Sunday, February 11, 2007

Resurgence of energy

I spent the last two days at an Autism Summit. I listened to Jed Baker inspire me to tackle the social issues. I listened to Wayne Gilpin teach me to appreciate the beauty in my children. Brenda Smith Myles overwhelmed me with the bountiful "hidden curriculum". Lots of info!

Truthfully not a lot of it was new. After 2 1/2 years of absorbing Autism information, and having already read their books, I can truly say that I've heard/read most of it all before. But it is so invigorating to be in the midst of a couple hundred family members and teachers who are all traveling the same path.

Yes, most of us parents sit there thinking..."That's a great idea but I'm wasting time sitting here. I could be home developing that visual schedule. I could be home developing those trials for our home program. I have so much work to do...let's do it!" Then we go home exhausted.

And last night after the boys went to bed I finally sat down to start up again! I spent 3 hours analyzing where we are on the ABLLS curriculum and started developing some new trials to focus on.
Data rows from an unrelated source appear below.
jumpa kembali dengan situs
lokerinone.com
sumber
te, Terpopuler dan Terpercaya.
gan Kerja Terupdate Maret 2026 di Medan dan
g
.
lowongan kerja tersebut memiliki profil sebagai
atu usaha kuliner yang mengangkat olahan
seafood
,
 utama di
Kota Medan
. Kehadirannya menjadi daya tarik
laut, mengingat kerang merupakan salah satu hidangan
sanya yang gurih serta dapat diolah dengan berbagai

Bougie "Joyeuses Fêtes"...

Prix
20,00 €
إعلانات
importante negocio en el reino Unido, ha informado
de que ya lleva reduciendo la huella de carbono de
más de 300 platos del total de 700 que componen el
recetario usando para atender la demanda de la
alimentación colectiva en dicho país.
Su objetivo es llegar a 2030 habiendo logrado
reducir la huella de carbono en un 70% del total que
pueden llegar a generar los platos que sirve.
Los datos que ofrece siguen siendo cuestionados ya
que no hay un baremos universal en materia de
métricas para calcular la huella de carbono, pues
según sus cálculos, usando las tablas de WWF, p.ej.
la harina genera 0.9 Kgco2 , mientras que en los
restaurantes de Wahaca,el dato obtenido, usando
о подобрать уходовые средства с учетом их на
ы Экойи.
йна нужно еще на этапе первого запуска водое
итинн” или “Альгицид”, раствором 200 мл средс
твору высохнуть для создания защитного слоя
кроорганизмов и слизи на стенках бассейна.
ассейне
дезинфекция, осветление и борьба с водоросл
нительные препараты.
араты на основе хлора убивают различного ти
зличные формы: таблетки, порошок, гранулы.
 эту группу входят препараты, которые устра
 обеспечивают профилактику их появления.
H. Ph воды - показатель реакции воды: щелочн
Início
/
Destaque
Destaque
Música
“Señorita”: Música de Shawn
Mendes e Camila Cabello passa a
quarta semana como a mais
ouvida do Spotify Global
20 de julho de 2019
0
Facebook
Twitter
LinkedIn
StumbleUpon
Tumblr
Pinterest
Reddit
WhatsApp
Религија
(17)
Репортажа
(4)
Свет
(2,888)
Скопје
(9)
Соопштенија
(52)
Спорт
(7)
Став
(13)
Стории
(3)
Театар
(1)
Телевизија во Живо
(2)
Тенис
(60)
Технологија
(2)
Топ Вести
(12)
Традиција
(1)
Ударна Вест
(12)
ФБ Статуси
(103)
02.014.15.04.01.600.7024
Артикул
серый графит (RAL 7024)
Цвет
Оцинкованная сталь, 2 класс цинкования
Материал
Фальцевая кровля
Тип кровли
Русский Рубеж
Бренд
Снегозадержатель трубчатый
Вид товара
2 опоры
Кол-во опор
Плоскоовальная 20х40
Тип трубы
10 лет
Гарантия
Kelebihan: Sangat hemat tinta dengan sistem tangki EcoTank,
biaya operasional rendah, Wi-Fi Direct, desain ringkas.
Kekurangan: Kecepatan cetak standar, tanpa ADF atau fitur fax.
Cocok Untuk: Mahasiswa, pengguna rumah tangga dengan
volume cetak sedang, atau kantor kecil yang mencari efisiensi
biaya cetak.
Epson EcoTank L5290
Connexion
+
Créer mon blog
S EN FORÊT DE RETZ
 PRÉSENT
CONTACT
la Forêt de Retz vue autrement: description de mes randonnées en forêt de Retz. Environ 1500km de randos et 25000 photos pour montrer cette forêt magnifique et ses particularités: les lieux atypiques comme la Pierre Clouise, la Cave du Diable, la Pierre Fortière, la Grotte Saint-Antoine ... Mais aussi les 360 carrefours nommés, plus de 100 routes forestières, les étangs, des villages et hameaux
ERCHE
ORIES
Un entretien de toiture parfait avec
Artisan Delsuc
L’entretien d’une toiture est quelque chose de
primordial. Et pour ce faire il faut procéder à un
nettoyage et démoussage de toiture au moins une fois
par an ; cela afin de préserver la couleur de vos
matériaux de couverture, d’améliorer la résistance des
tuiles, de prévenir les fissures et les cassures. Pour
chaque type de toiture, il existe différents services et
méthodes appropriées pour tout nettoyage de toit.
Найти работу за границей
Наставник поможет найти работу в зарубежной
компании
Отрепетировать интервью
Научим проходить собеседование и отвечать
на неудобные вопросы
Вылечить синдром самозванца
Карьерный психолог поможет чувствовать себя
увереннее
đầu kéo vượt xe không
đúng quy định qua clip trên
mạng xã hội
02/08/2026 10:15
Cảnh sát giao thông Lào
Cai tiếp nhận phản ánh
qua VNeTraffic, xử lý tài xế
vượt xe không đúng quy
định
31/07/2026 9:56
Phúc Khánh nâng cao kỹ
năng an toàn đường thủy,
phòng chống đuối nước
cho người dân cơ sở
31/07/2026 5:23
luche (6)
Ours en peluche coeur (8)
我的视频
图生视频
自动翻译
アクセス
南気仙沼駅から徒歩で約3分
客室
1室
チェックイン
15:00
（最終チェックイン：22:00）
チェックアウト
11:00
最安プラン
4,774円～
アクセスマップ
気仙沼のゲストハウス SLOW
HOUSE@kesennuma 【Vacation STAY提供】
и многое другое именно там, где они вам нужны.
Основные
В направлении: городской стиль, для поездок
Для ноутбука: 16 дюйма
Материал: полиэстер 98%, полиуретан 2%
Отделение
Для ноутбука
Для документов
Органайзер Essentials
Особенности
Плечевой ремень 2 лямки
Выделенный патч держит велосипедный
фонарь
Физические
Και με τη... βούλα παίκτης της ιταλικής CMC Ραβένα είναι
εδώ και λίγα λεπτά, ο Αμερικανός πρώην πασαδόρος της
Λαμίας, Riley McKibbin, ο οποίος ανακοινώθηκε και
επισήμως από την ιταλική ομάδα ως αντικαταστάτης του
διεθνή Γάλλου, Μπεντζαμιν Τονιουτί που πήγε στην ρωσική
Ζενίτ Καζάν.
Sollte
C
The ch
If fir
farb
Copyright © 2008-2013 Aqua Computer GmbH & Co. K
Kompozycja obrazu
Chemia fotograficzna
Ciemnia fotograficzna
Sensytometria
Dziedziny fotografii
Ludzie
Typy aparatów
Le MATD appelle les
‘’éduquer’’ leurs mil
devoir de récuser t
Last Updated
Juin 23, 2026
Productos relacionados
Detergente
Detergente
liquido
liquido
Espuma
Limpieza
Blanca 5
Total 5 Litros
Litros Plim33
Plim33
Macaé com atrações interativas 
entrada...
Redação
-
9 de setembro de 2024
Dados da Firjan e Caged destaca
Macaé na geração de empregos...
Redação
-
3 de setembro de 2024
I attended a training back in October on their updated program. They now include a few more "RDI type" skills. I started to reassess JP in October but then got lazy. Perhaps I was dragging my feel because I didn't want to have to back track to fill in the gaps the new tasks left on his chart. Finally I finished his current assessment Friday night.

Fortunately, I don't think we are going to have to back track much. I have already been doing a lot of RDI tasks with him (acquired an RDI book this past year too). So although ABLLS has been the cornerstone of our home program I guess it is good that I do a hodgepodge of activities with him. We have a few gaps to fill in but apparently we are still on track!

Now I just need the energy to pick up our level of sessions. It is just so much harder now that Baby T is mobile. Before he joined us I have to say that I was working with JP pretty much 24x7. Now I aim for 24x7 but have been lazy about planning things. I just try to find teachable opportunities in our day. Actually this is much more natural. And a lot less stressful because you don't have to spend hours developing "lesson plans". Perhaps he is more interested in the life lessons as well since they focus on his interest of the moment. But since I don't have a Phd in child development I figure I need to revisit the professional guidelines to make sure I don't miss some of the critical pieces!

Either way, JP IS doing amazing. I am amazed by him every day. But I keep thinking that I have 6 months to get him as ready as I can for kindergarten. I guess I am ready to roll up my sleeves and get to work again!

1 comment:

Em said...

I feel like this too with my daughter (I have 12 months to get her ready for school). I used to give myself a hard time for not doing therapy with her 24/7, but these days I try to cut myself some slack because I can't do it all, all the time. I try to remember that sometimes she just needs me to be her mum. So don't be too hard on yourself. You're only human (and doing an amazing job!)